A 3D model of human skeletal muscle innervated with stem cell-derived motor neurons enables epsilon-subunit targeted myasthenic syndrome studies
Mohsen Afshar Bakooshli 1, 2 ; Ethan S Lippmann 3 ; Ben Mulcahy 4 ; Elena Pegoraro 6 ; Howard Ginsberg 5 ; Mei Zhen 4 ; Randolph S Ashton 3 ; Penney M Gilbert 1, 2;
1. Institute of Biomaterials and Biomedical Engineering, University of Toronto, Toronto, ON, Canada; 2. Donnelly Centre for Cellular and Biomolecular Research, Toronto, ON, Canada ; 3. Department of Biomedical Engineering, University of Wisconsin, Madison, WI, USA; 4. Lunenfeld-Tanenbaum Research Institute, Mount Sinai Hospital, Toronto, ON, Canada; 5. Department of Surgery, University of Toronto, Toronto, ON, Canada; 6. Department of Neuroscience, University of Padova, Padova, Italy
Two-dimensional (2D) human skeletal muscle fiber cultures are ill equipped to support the contractile properties of maturing muscle fibers. This limits their application to the study of adult human neuromuscular junction (NMJ) development, a process requiring maturation of muscle fibers in the presence of motor neuron endplates.
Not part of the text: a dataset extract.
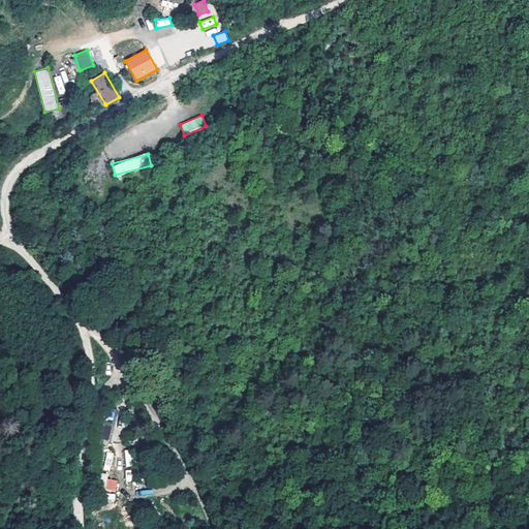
[(103,422),(100,439),(111,440),(113,424),(103,422)]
Here we describe a three-dimensional (3D) co-culture method whereby human muscle progenitors mixed with human pluripotent stem cell-derived motor neurons self-organize to form numerous functional NMJ connections within two weeks. Functional connectivity between motor neuron endplates and muscle fibers is confirmed with calcium transient imaging and electrophysiological recordings. Notably, we find epsilon acetylcholine receptor subunit protein expression and activity in our 3D co-culture demonstrating that the system supports a developmental shift from the embryonic to adult form of the receptor not previously reported in 2D culture. Further, co-culture treatment with myasthenia gravis (MG) patient sera demonstrates the ease of human disease studies using the system. This work provides the first method to model and evaluate adult NMJ development and disease in culture. In the next step we aim to evaluate the effect of complement inhibitors to rescue the phenotype observed in muscle-neuron co-cultures treated with MG patient sera.